A food sensitivity, or intolerance, involves adverse reactions to foods that do not include an autoimmune response. Metabolic disorders, nausea, inhibition of regular digestive function and other responses to active food components are considered a “food intolerance” or “food sensitivity”. As you can see, it is a broad term used to describe foods that the body has difficulty tolerating.


Food sensitivity reactions can take hours or even days to develop. This makes pinpointing them challenging and means that no blood test is validated for the diagnosis of food intolerance. As a general rule, people who experience gastrointestinal symptoms after eating should see a doctor or dietitian to help them identify the trigger food. Often these specialists recommend an elimination diet, where patients stop eating certain types of potentially problematic foods, then reintroduce them one at a time. This helps to zero in on the food that might be causing digestive issues.


TESTING YOURSELF


As consumers, we are bombarded with health information and dietary advice from all directions. However, not all of this information is true or science-based, and not everyone is a trusted authority.

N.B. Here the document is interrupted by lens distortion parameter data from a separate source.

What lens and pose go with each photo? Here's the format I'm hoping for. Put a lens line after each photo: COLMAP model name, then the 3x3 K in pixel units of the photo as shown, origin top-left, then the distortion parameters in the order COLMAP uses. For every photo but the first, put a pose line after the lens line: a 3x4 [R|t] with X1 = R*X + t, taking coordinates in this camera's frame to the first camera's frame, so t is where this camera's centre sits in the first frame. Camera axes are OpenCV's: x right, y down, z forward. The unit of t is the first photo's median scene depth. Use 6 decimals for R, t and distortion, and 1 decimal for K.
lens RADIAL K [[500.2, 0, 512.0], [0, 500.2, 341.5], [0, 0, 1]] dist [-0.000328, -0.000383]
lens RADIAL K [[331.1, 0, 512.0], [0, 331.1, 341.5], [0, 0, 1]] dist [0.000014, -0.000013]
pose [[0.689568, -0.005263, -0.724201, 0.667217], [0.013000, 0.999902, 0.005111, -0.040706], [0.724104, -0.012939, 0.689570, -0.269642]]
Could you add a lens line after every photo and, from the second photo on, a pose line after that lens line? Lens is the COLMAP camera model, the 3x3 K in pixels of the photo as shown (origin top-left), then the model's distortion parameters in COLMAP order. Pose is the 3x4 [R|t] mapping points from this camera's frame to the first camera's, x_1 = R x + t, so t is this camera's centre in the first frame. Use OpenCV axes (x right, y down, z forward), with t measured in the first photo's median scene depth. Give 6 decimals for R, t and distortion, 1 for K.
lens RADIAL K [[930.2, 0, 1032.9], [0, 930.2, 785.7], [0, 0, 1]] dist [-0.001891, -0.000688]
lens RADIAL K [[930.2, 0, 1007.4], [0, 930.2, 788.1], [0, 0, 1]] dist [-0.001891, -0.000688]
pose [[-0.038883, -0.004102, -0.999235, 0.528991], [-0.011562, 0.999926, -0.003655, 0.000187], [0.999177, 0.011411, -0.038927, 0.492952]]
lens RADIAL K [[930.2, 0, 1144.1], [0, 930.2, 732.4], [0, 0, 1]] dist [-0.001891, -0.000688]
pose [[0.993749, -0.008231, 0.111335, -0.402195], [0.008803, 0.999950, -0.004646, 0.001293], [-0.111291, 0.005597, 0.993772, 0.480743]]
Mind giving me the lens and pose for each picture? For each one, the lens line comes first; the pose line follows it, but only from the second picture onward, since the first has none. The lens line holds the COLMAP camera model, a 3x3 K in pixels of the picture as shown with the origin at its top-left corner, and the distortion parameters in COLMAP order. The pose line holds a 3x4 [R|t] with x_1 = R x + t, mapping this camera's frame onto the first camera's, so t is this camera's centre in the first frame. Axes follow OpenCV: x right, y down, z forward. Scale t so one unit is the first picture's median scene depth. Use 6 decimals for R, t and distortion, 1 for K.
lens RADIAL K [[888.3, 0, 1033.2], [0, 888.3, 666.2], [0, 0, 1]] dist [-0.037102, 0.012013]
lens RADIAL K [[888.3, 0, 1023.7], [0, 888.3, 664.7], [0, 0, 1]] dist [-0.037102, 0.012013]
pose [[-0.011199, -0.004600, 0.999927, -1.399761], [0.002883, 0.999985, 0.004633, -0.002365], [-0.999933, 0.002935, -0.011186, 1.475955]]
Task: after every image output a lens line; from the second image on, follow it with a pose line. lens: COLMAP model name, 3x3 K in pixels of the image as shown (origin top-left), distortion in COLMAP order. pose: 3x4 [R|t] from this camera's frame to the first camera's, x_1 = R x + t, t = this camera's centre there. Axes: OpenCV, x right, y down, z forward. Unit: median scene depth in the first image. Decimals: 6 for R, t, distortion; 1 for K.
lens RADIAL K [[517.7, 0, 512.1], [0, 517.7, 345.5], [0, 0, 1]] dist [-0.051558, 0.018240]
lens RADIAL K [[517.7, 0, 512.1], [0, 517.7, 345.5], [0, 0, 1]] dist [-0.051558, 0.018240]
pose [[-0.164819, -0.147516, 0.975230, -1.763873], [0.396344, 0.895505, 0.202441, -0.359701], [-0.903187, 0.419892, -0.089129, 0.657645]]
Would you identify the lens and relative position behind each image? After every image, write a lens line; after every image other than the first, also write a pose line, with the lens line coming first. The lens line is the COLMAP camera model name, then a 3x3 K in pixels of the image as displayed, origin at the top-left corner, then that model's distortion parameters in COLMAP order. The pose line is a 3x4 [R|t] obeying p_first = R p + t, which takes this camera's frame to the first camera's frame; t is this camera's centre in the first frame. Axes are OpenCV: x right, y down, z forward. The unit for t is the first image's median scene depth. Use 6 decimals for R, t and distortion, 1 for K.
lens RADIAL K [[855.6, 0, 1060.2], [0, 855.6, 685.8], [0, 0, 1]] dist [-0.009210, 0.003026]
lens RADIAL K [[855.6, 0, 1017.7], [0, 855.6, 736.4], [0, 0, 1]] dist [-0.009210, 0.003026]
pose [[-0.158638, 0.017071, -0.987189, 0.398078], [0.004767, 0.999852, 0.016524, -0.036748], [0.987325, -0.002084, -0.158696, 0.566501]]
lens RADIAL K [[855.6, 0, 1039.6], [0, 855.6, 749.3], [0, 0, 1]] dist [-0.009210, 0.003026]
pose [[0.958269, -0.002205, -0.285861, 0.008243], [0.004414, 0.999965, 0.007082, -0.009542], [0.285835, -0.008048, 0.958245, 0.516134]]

If you suspect a severe food allergy or a major food sensitivity, or are experiencing digestive symptoms like abdominal pain, bloating and change in bowel movements, don’t self-diagnose or use test kits. Food allergies are very serious and the first step should be to get an assessment by a trained medical professional.


Alternatively, if you have no major issues but still suspect you react to some foods better than others, then a good option is to start a food journal. Journaling your dietary habits will help make sense of the links between food, energy, mood, and performance. Best of all, it requires no additions or restrictions, and it will make a specialist's job much easier should you choose to visit one in the near future.